LOL I love how that distinction, "religious" needed to be inserted, it must have been weighing heavy on some org slave's subconscious

Ron
Ron

He already speaks with a forked tongue.

Yoikes!
Yoikes!

She?  If that 'bookie' is a she then that's one utterly frightening woman, which further supports Bradley's point.  

Noah Miller
Noah Miller

But their sub entities can.

EDIT: I understood this wrong. They just won't accept you unless you pay them first.

Of course if you did this to Author Services or one of the "non religious" entities they could sue. But it's all about the pay, they want that first before you even signed up.

Noah Miller
Noah Miller

Everyone is a Thetan as I understand it, this is how you get the whole past lives crap that made him grab a bunch of people and sail around the world looking for his own lost treasure.

The Thetan lived past lives by picking up "dolls" or meat bodies.

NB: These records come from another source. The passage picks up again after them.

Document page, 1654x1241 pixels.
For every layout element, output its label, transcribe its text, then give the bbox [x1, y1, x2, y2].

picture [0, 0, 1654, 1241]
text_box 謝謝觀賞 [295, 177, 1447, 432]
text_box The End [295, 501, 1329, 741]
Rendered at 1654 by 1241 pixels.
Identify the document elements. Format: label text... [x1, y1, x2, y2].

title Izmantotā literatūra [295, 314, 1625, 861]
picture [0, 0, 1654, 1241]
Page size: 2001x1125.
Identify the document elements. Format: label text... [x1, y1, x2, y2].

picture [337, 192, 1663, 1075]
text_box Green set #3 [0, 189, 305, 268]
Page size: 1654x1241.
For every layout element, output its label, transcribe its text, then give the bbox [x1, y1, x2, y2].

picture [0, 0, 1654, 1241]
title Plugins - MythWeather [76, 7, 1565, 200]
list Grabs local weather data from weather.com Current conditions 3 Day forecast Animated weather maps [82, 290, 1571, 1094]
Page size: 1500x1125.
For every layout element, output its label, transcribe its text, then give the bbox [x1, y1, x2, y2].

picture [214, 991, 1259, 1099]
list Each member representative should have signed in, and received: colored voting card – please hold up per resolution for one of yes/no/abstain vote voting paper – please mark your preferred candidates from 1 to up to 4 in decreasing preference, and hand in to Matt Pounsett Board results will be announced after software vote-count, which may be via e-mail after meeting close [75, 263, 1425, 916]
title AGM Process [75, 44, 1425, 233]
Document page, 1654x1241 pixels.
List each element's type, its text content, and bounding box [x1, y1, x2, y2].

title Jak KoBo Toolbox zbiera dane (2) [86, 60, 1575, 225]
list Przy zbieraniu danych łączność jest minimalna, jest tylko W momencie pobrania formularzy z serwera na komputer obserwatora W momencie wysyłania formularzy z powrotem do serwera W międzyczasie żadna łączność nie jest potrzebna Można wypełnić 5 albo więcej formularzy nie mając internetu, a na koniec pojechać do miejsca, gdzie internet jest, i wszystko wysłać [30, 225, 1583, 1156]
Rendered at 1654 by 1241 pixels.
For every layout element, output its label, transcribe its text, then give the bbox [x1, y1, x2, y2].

Actually Ron's stories about his past lives made it sound like he couldn't give a damn if he was co-opting some poor woman's baby just to steal a body and become a space race car driver that commits suicide and kills the audience he's racing for... Like I said bullshit stuff...

The whole reason that the Super Powers building exists is because Operating Thetan's are supposed to have access to their Thetan's abilities. The same abilities that created this universe. And clearly he claimed repeatedly that you could alter MEST stuff, and MEST is everything in the universe. So therefore you could alter the universe, as well as create your own.

grundoon
grundoon

Quoth Ron, "The thetan has no mass, no motion, no wavelength, no location in space or in time," thus defining the extent of your godlike powers (and the importance he places on you as a person, as compared to himself). No, it sounds more like the only universe that a thetan could create would be a very small one, that tightens around you until all your time and life force are squeezed out. Did Hubbard ever say that he himself is a thetan? Or was it always generalities like "all men..."

Fiamma
Fiamma

Yea, it's pretty much a given that Hubbard was a dysfunctional loon.